A pesar de las dificultades, el proyecto siguió adelante y, en 1797, se fundó la nueva capital de esta colonia, Granvilletown, en honor al apellido de este filántropo que falleció poco tiempo después; un homenaje que, sin embargo, se olvidó muy pronto y la capital pasó a llamarse como en la actualidad: Freetown (Ciudadlibre).
Cuando finalmente se abolió la esclavitud en la metrópoli –en 1807– Inglaterra decidió devolver a sus antiguos esclavos a África y creó, junto a aquella colonia, un protectorado que acabó independizándose en 1961. Desde entonces, Sierra Leona ha sufrido los mismos males endémicos de todo el continente: Los criollos que habían sido esclavos se consideraron superiores a las tribus nativas y acapararon el poder hasta que se desató una guerra civil y los golpes de Estado se fueron sucediendo hasta la actualidad. Un final desalentador para un país que no supo encontrar la huella de su paraíso.

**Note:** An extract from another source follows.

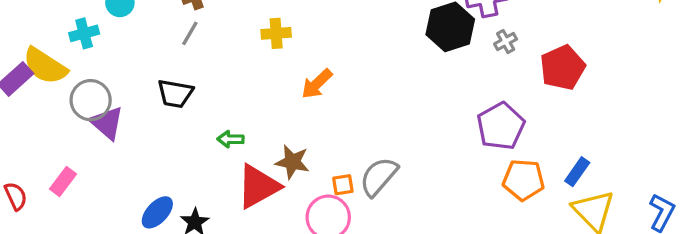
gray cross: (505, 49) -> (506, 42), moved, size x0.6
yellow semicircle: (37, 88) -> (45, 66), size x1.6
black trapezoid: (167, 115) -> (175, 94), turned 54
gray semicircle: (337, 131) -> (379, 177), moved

A pesar de todo, muy cerca de allí, se trató de repetir aquel proyecto. La American Colonization Society compró tierras en la Costa del Pimentón en 1822 para que los esclavos afroamericanos liberados en los EE.UU. pudieran regresar a la tierra de sus antepasados. Bajo el lema El amor por la libertad nos trajo aquí se creó un nuevo Estado que sobrevivió a la rebatiña europea del continente durante el siglo XIX y que, en recuerdo a su origen, se llamó Liberia. Fue el primer país africano que tuvo una Constitución pero de poco le sirvió cuando terminó cayendo –también– en la dinámica de las luchas fraticidas de las que, sólo ahora, parece que empieza a levantar cabeza.